Het eerste deel betrof ‘De grote plundering’ (zie Online). Om het geproduceerde ook geconsumeerd te krijgen, moeten mensenhersens daarvoor rijp gemaakt worden. Dat vindt men terug in het tweede deel, ‘Beschikbare menselijke hersens’ (zie Online). Wie aan een economische metamorfose werkt, zal worden geconfronteerd met allerlei vormen van autoritarisme om het opgang brengen ervan te blokkeren. Waar heeft men zoal rekening mee te houden? Dat wordt in dit derde deel besproken. [ThH]
Kapitalisme ‘is’ niets
De economie waarvan in de bestaande maatschappij in het westen sprake is, wordt gestuurd vanuit neoliberale ideeën: vrijheid van kapitaal, de staat als organisator van gedereguleerde markten (geprivatiseerde publieke diensten). Gedereguleerd, omdat het kapitalisme over het vermogen van zelfregulering zou beschikken. Het kapitalisme ‘is’ echter niets. Het is de benaming voor bepaalde gedachtegangen over economische processen en aannames over hoe mensen zich (zullen) gedragen. Wat is kapitalistische ‘economie’ als wetenschap dan waard?

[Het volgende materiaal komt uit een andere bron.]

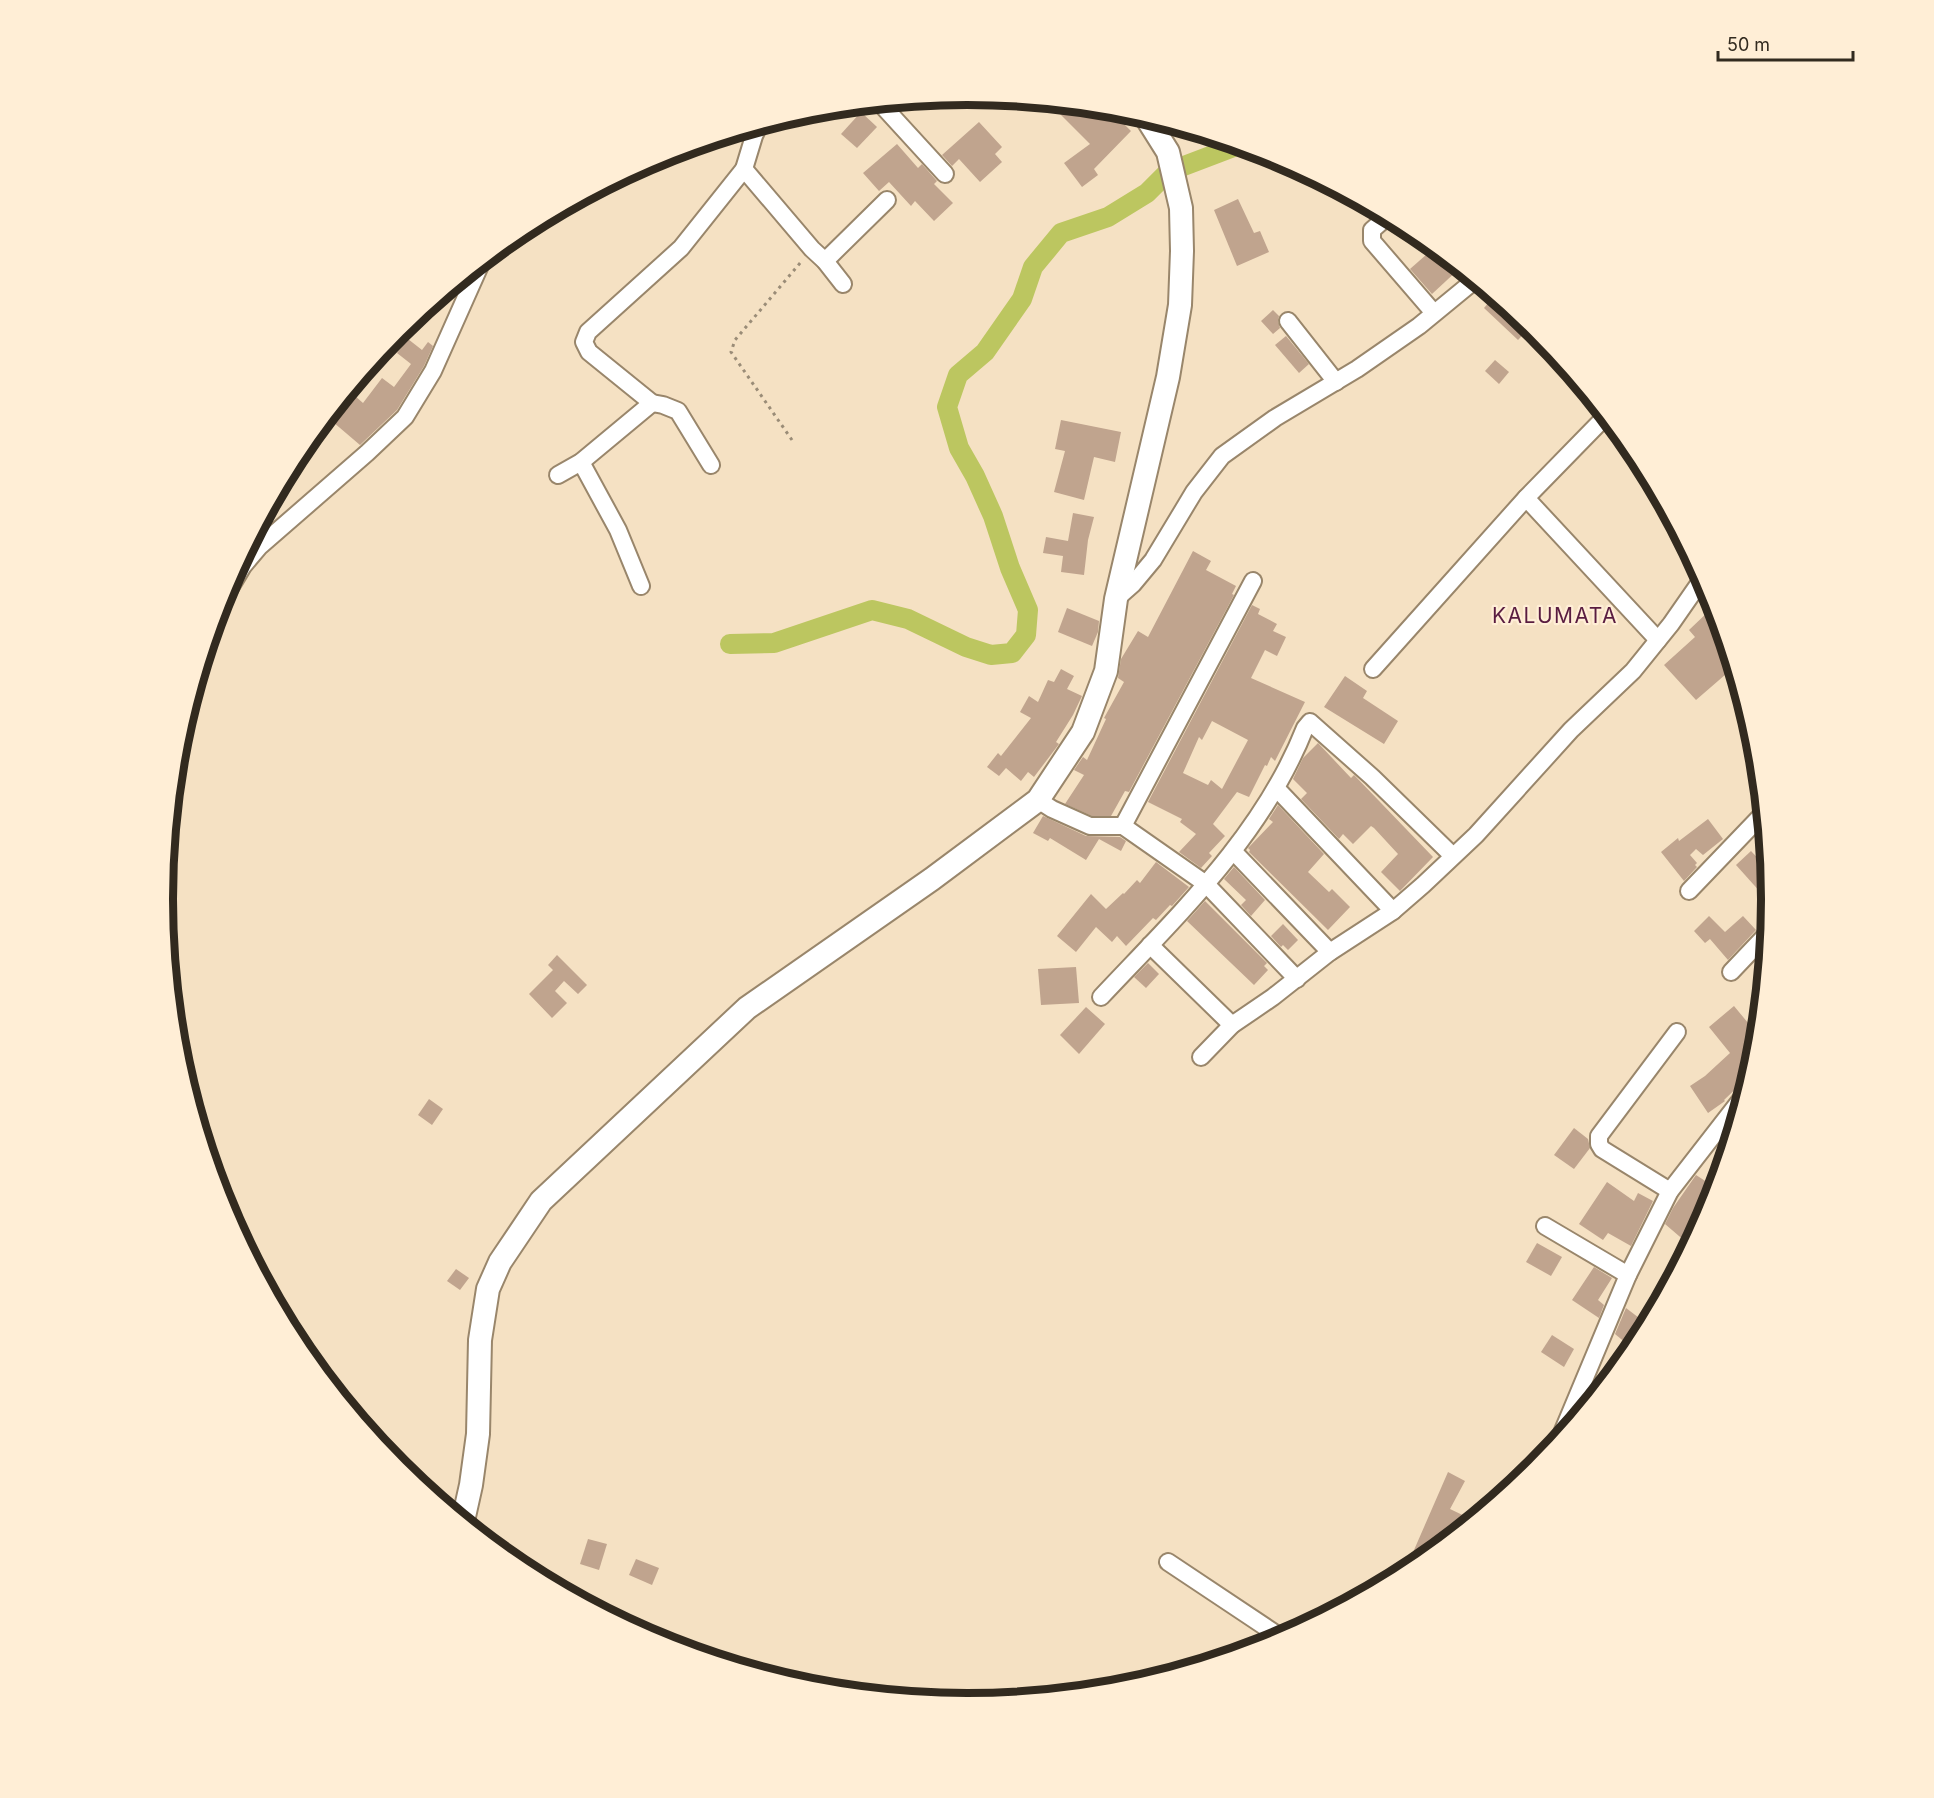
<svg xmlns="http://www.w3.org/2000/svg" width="1934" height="1798" viewBox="0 0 1934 1798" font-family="Inter,sans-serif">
	<rect width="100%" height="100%" fill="#f5e1c3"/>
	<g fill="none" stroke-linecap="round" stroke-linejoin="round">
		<!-- canal -->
		<path stroke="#bcc660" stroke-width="20" d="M730 644 774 643 872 610 908 619 966 647 991 655 1012 653 1026 635 1028 610 1010 568 993 516 975 476 959 448 947 407 958 375 985 352 1022 299 1033 267 1061 233 1108 217 1147 193 1168 172 1239 145"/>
	</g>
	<!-- building -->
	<g fill="#c0a48e" fill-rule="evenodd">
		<path d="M1049 103 1121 110 1131 119 1125 125 1131 131 1094 169 1098 175 1082 187 1064 163 1090 144Z"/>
		<path d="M861 112 877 127 857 148 841 134Z"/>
		<path d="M979 122 1002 147 995 154 1002 162 980 182 959 159 952 166 942 155Z"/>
		<path d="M897 144 918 168 922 164 937 181 934 184 953 203 934 221 915 201 911 206 889 182 879 191 863 173Z"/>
		<path d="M1238 199 1254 233 1260 231 1269 252 1237 266 1214 210Z"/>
		<path d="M1435 247 1460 268 1432 294 1410 269Z"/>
		<path d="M1494 296 1531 326 1518 340 1484 308Z"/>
		<path d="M1273 310 1279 316 1278 322 1280 328 1273 334 1261 321Z"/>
		<path d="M1286 336 1309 364 1299 373 1275 345Z"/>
		<path d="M408 339 422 350 428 342 433 346 424 366 397 410 360 445 333 422 355 396 363 403 382 378 394 387 411 364 397 353Z"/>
		<path d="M1495 360 1509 372 1499 384 1485 371Z"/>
		<path d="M1061 420 1121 432 1115 462 1094 457 1084 500 1054 492 1065 451 1055 449Z"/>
		<path d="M1073 513 1094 517 1088 540 1084 575 1061 572 1063 556 1043 553 1046 537 1068 541Z"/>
		<path d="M1193 551 1211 561 1206 570 1236 586 1232 594 1234 595 1129 792 1125 791 1111 816H1092L1065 804 1084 775 1074 770 1083 757 1087 760 1106 719 1104 718 1124 682 1118 678 1121 659 1138 631 1148 637Z"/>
		<path d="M1252 605 1260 609 1258 614 1277 624 1273 631 1286 637 1277 656 1265 650 1251 678 1305 702 1275 761 1271 757 1267 766 1265 765 1249 797 1237 792 1213 824 1225 836 1209 853 1212 856 1201 868 1179 852 1196 834 1180 822 1182 819 1148 802ZM1212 721 1248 740 1222 789 1211 780 1208 785 1183 773 1199 737 1202 740Z"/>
		<path d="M1067 608 1099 621 1098 632 1092 646 1058 632Z"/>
		<path d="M1710 610 1719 620 1733 668 1696 700 1664 665 1695 637 1689 630Z"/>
		<path d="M1061 669 1074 676 1067 689 1082 696 1073 715 1056 742 1059 744 1034 777 1028 772 1021 781 1006 768 999 776 987 767 998 753 1001 756 1031 718 1020 712 1029 696 1038 702 1048 680 1054 682Z"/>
		<path d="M1345 676 1367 691 1363 698 1398 721 1384 744 1324 707Z"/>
		<path d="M1318 743 1351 778 1354 775 1356 777 1433 857 1400 891 1381 872 1398 854 1374 828 1371 826 1353 844 1343 834 1339 839 1301 799 1307 793 1293 779 1303 758Z"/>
		<path d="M1278 805 1324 854 1308 872 1329 892 1332 889 1350 907 1328 930 1249 852 1250 850 1248 848 1273 822 1269 819Z"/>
		<path d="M1043 816 1086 836 1120 837 1126 841 1121 851 1099 839 1086 860 1050 838 1048 841 1033 833Z"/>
		<path d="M1708 819 1723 839 1703 855 1696 849 1690 855 1697 863 1695 865 1697 867 1684 881 1661 852 1678 838 1679 841Z"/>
		<path d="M1751 851 1769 870 1771 904 1736 865Z"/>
		<path d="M1156 862 1189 887 1172 906 1170 905 1156 920 1153 918 1126 946 1117 936 1112 942 1096 927 1076 952 1057 936 1091 894 1106 909 1123 893 1124 894 1137 880 1140 883Z"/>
		<path d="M1234 867 1265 900 1251 916 1241 905 1246 900 1224 879Z"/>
		<path d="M1205 901 1267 963 1264 966 1268 970 1254 985 1187 921Z"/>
		<path d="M1709 916 1725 932 1743 916 1756 930 1728 960 1710 939 1705 943 1694 931Z"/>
		<path d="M1283 924 1298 940 1288 950 1283 945 1281 947 1271 936Z"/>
		<path d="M557 955 587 985 578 994 564 981 555 991 567 1003 552 1018 529 994 553 970 548 965Z"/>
		<path d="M1148 963 1159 974 1146 988 1134 977Z"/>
		<path d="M1076 967 1079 1003 1041 1005 1038 969Z"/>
		<path d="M1734 1006 1758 1035 1756 1056 1755 1060 1741 1071 1747 1078 1724 1100 1725 1101 1708 1113 1690 1086 1705 1076 1730 1053 1709 1027Z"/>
		<path d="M1086 1007 1105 1024 1079 1054 1060 1035Z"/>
		<path d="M429 1099 443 1109 432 1125 418 1115Z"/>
		<path d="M1574 1128 1588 1139 1590 1148 1574 1169 1554 1155Z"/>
		<path d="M1696 1175 1713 1186 1693 1217 1701 1224 1686 1242 1665 1224 1673 1208Z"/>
		<path d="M1607 1182 1634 1201 1638 1193 1653 1201 1631 1246 1608 1233 1603 1240 1579 1224Z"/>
		<path d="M1537 1243 1562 1257 1551 1276 1526 1262Z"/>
		<path d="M1594 1267 1612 1278 1598 1300 1604 1305 1599 1318 1572 1300Z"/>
		<path d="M456 1269 469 1278 460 1290 447 1281Z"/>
		<path d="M1626 1308 1647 1324 1633 1349 1615 1334Z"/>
		<path d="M1552 1335 1574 1349 1564 1367 1541 1352Z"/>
		<path d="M1448 1472 1465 1481 1450 1509 1473 1520 1414 1568 1404 1573Z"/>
		<path d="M588 1539 607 1544 599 1570 580 1564Z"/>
		<path d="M636 1559 659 1568 652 1585 629 1575Z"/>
	</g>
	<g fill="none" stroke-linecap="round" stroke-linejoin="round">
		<defs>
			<g id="street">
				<path d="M880 103 945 174"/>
				<path d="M759 125 754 136 744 169 812 249 825 261 843 284"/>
				<path d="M1388 216 1372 230V241L1434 313"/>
				<path d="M825 261 887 200"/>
				<path d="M1288 321 1336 382"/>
				<path d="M581 462 618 530 641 586"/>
				<path d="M711 465 678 411 663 405 652 403 589 352 584 342 588 332 681 248 744 169"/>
				<path d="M558 475 581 462 652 403"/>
				<path d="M1526 498 1658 640"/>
				<path d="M1116 599 1133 584 1153 560 1194 492 1222 456 1275 418 1357 369 1419 326 1475 280"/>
				<path d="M219 606 243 566 259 547 367 453 405 417 433 371 482 261"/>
				<path d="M1373 669 1526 498 1606 416"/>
				<path d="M1277 789 1393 911"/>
				<path d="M1038 800 1052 809 1090 826H1123L1206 884 1297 979"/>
				<path d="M1123 826 1253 581"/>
				<path d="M1234 852 1330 952"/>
				<path d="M1689 891 1759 818 1763 817"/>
				<path d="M1150 945 1232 1025"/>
				<path d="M1731 972 1768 933"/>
				<path d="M1101 997C1178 915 1263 835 1305 728L1310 722 1372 777 1453 856"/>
				<path d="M1201 1057 1232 1025 1273 997 1330 952 1393 911 1423 885 1476 835 1571 730 1633 671 1671 624 1703 578"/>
				<path d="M1670 1191 1602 1149 1599 1144V1136L1677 1032"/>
				<path d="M1545 1226 1628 1275"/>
				<path d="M1559 1440 1628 1275 1670 1191 1743 1097"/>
				<path d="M1168 1562 1282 1638"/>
			</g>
			<path id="secondary" d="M463 1521 471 1485 478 1434 480 1340 488 1289 500 1262 541 1201 747 1008 932 879 1038 800 1083 732 1106 671 1116 599 1168 377 1180 305 1182 251 1181 208 1168 152 1146 117"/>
		</defs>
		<!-- street casing -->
		<use href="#street" stroke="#99866b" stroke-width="20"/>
		<!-- secondary casing -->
		<use href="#secondary" stroke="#99866b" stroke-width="26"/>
		<!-- path -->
		<path stroke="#9a8c77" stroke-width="3" stroke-dasharray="3 4.5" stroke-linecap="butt" d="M792 440 731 352 735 340 801 262"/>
		<!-- street -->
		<use href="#street" stroke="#fff" stroke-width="16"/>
		<!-- secondary -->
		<use href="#secondary" stroke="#fff" stroke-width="22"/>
	</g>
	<g text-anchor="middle" stroke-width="4.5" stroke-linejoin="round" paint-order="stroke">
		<!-- quarter labels -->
		<g font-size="21" letter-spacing="1.5" fill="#591c40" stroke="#ffeed6">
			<text x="1555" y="623">KALUMATA</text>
		</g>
	</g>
	<!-- crop -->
	<path d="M0 0H1934V1798H0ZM173 899a794 794 0 1 1 1588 0a794 794 0 1 1-1588 0Z" fill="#ffeed6" fill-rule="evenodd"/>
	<path fill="none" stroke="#322a1f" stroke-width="8" d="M173 899a794 794 0 1 1 1588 0a794 794 0 1 1-1588 0Z"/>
	<!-- scale -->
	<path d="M1718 51v9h135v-9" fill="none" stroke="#322a1f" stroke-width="3"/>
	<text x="1727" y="51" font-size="18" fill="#322a1f" stroke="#ffeed6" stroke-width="4.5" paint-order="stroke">50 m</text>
</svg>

De Franse econoom, Jacques Généreux, docent aan de Sciences Po Paris en lid van de vereniging ‘Verbijsterde economen’, titelde zijn boek over economie Le Déconomie (2016), een woord waarin is samengetrokken: ‘economie’ en het Franse déconner’ (onzin uitkramen). Bij hem kom je tegen ‘De mainstream economische theorie is niet alleen twijfelachtig, het is onzin. En economisch beleid is niet alleen machteloos om ons uit crises te halen… ze duwen ons erin!’ (zie Online). Economie komt dus weinig verder dan ‘opinievorming’, wat je kan ontlenen aan drie Nederlandse economen, C. Teulings, L. Bovenberg en H. Van Dalen (De cirkel van goede intenties. De economie van het publieke belang, Amsterdam, 2005).

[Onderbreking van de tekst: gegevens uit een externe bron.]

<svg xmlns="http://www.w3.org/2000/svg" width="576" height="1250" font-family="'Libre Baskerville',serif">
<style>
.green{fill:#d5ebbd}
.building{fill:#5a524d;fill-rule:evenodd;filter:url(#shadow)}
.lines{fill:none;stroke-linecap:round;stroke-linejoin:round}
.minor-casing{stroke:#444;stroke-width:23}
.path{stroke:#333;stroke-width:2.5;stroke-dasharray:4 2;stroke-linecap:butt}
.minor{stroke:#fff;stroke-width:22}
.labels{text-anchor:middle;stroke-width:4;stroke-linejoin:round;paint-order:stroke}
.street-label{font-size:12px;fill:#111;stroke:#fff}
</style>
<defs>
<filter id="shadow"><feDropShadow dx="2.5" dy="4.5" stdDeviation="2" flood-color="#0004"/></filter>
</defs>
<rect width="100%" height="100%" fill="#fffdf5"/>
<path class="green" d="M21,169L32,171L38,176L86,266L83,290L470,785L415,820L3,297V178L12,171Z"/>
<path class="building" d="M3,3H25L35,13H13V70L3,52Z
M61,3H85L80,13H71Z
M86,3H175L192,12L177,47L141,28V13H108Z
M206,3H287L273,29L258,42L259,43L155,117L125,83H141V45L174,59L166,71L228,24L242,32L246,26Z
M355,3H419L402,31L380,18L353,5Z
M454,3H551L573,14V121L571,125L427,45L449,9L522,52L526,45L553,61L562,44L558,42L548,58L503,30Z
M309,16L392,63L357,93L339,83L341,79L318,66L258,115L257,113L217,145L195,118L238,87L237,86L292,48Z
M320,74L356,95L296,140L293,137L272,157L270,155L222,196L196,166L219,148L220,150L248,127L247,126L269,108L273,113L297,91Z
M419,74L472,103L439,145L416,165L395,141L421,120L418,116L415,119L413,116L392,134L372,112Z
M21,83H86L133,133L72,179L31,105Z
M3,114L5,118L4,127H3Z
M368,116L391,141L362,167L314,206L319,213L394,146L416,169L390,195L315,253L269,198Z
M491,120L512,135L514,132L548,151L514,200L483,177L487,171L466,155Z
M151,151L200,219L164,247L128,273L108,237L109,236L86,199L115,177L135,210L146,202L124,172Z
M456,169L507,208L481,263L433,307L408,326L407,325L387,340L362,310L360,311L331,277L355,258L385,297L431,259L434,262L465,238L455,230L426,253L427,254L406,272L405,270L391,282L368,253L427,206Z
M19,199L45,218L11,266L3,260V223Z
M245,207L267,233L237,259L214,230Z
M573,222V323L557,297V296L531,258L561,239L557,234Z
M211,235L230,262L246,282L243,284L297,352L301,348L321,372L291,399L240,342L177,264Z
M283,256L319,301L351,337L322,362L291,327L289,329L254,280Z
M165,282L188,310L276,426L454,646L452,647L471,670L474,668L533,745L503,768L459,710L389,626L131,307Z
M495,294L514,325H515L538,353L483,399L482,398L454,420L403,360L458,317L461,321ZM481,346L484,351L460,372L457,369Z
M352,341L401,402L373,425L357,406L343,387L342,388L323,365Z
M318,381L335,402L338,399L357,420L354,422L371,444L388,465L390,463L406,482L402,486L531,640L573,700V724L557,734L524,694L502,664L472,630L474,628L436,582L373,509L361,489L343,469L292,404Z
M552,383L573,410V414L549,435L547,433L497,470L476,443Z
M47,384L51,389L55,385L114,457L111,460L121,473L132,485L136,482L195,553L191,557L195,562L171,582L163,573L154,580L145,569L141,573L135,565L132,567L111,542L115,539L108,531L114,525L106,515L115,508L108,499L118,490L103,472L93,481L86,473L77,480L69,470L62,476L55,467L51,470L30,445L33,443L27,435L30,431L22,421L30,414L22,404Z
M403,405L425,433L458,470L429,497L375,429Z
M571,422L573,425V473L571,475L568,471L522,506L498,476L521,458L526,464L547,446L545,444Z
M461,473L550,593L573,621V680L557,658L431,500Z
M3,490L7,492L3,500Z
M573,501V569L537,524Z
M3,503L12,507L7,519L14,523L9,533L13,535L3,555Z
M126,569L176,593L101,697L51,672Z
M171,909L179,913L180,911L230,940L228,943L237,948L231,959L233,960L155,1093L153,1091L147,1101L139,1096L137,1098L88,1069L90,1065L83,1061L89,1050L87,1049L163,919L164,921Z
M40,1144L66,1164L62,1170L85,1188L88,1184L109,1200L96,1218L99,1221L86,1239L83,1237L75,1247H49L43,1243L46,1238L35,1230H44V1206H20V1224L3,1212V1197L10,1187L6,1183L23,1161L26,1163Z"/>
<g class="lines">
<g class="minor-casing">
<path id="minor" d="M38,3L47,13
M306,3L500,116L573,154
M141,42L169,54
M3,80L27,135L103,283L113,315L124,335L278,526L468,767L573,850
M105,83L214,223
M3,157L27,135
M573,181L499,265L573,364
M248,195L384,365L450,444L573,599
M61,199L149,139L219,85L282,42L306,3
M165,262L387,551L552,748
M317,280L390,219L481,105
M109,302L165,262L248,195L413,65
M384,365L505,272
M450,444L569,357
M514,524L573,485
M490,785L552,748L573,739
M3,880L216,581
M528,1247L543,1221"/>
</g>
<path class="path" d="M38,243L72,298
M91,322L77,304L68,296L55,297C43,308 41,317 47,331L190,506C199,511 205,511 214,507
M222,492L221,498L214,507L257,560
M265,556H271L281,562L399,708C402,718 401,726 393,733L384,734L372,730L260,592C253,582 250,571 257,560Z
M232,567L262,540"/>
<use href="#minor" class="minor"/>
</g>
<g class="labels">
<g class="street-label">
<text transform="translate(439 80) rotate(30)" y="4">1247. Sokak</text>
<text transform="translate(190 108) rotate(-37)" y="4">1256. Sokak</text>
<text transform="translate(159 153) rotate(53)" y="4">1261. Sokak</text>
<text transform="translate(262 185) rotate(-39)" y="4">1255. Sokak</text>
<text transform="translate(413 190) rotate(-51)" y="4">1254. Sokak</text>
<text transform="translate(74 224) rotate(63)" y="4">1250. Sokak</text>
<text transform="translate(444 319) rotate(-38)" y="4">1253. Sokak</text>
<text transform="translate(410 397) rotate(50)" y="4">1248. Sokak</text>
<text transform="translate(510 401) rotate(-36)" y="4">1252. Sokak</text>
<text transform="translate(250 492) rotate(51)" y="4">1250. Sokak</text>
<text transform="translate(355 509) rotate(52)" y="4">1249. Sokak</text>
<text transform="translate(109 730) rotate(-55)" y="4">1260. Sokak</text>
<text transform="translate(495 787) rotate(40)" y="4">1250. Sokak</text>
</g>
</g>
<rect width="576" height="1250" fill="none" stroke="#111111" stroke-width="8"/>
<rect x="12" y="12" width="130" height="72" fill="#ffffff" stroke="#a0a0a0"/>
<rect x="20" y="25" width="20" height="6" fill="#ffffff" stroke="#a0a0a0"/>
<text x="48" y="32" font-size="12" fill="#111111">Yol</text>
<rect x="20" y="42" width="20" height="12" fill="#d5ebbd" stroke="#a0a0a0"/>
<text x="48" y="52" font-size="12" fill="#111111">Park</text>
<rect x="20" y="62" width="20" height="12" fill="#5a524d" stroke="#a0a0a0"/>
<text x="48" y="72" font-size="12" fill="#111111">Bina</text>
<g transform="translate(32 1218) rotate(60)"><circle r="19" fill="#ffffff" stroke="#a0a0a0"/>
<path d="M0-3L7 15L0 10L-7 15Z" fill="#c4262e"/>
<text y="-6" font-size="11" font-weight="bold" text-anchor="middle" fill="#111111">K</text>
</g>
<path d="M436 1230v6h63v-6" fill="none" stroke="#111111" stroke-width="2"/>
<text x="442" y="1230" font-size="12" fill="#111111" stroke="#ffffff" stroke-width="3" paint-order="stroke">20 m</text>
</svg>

In het ‘Ten geleide’ van hun boek wijzen zij erop dat economen laveren tussen twee droomwerelden. In de ene wereld bestaat de droom van de volledige keuzevrijheid en in de andere wereld heerst de droom van de gemeenschap, het collectief waar alles samenkomt en waar de centrale machthebber alle besluiten voor de gemeenschap neemt. Aldus zetten zij tegenover elkaar het Utopia van de volledige keuzevrijheid die wordt aangehangen door de ‘onzichtbare hand’-econoom en het Utopia van de sociale planner, die alle beslissingsmacht toegeschoven krijgt, de sociale ingenieur, het type van de ‘helpende hand’-econoom. Zij wijzen daarbij op een derde type econoom, de ‘feilbare hand’-econoom, die nuttige adviezen weet te verstrekken aan die andere typen economen. Verder valt op dat Teulings, Bovenkerk en Van Dalen spreken in termen van ‘voorstelling van zaken’, van ‘begrijpen van de kracht en zwakte van zowel markt als overheid’, van ‘een cirkel van goede intenties die de argumenten formuleert waarmee overheidsingrijpen gelegitimeerd kan worden en de redenen waarom de overheid soms beter afstand kan houden’ (ontleend aan een item over economie, zie Online).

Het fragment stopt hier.